▸ **TASK STATEMENT**
Reproduce the part of the tegu forum thread starting with "someone would say" and going on through "tora (Jul 12, 2010)".

# Chubbs' tongue shot



## striggs (Jul 12, 2010)

1 o' those hard 2 catch tongue shots. wish it were closer.


----------



## juggernaut (Jul 12, 2010)

Big old boy with his long tongue. It is hard to catch a good pic with there tongue out. Ha


----------



## striggs (Jul 12, 2010)

yea it is, he was showin off 4 da ladies lol


----------



## juggernaut (Jul 12, 2010)

Hahaha he's like hey ladies cheak out my big tongue.


----------



## ThrillHouse (Jul 12, 2010)

that tegu is amazing. i love when they grow big and sturdy like that. nice shot also.


----------



## DMBizeau (Jul 12, 2010)

someone would say it wasn't real if they didnt know better. Tongue flicks and yawning shots are such cool pics. Great gu


----------



## tora (Jul 12, 2010)

I wanna squish those big 'ol cheeks! 
I love it when they get that big & bulky, this is a great pic.


----------



## striggs (Jul 12, 2010)

Yea Juggernaut, da ladies luv cn da tongue lol. Thanx Thrill. Ay DMB, i get dat all da time till he flicks his tongue or turns his head. Lol @ Tora, thank u.


----------



## txrepgirl (Jul 12, 2010)

this is one cool picture. He looks so huge lol. I love the big cheeks, too. You have been posting some very nice pictures of him  .


----------



## striggs (Jul 13, 2010)

Thanx again Txrepgirl


----------



## txrepgirl (Jul 13, 2010)

Your welcome  .


----------



## Kingwolf26 (Jul 14, 2010)

Is he a chacoan giant?


----------



## striggs (Jul 14, 2010)

Nah Kingwolf he's not.


----------

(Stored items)

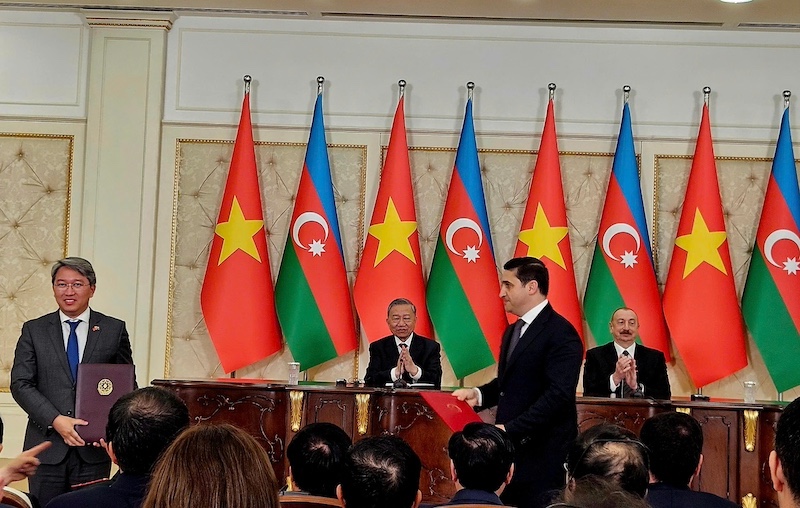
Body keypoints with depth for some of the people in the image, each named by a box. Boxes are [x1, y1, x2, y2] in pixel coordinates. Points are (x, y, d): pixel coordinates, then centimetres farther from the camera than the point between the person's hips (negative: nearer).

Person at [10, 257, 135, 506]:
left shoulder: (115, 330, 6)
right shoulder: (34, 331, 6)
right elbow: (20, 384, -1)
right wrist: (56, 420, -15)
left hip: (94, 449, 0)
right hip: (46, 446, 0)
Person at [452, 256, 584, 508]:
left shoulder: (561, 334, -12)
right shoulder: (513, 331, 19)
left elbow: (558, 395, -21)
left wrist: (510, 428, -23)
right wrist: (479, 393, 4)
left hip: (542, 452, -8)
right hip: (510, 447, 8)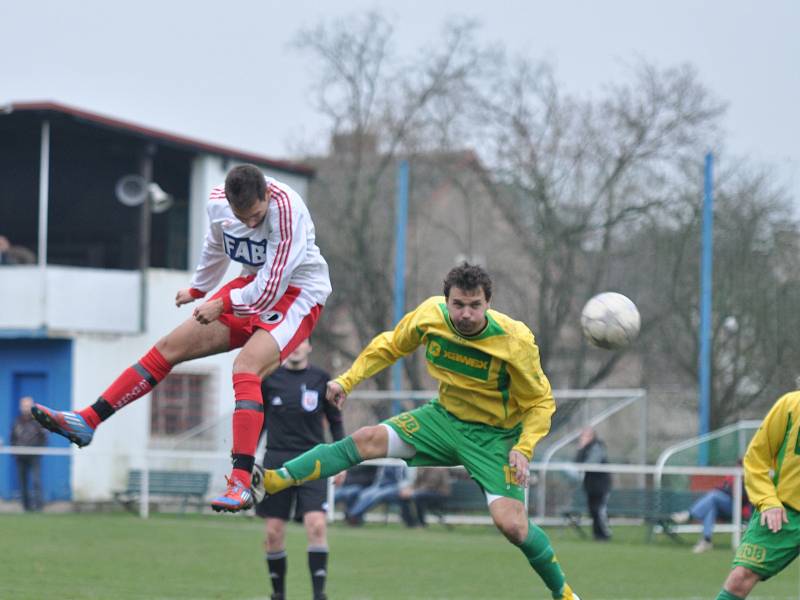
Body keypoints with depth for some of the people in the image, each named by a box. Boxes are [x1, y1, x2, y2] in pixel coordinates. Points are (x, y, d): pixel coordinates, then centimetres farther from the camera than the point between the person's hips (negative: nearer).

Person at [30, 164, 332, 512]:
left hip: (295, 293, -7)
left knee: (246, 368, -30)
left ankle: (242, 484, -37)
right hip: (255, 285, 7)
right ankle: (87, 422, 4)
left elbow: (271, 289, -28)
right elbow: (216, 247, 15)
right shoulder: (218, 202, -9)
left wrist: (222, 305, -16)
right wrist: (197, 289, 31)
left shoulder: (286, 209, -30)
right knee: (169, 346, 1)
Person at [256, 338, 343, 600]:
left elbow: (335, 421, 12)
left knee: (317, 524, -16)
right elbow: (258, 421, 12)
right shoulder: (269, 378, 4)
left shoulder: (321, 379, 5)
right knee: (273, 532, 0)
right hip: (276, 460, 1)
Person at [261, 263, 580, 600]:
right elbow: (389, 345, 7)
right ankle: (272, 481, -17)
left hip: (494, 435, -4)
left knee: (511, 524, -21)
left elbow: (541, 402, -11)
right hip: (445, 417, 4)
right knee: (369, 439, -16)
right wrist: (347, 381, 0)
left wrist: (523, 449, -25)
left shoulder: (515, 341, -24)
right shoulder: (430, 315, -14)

▸ **SOLUTION TO THIS TASK**
someone would say it wasn't real if they didnt know better. Tongue flicks and yawning shots are such cool pics. Great gu


----------



## tora (Jul 12, 2010)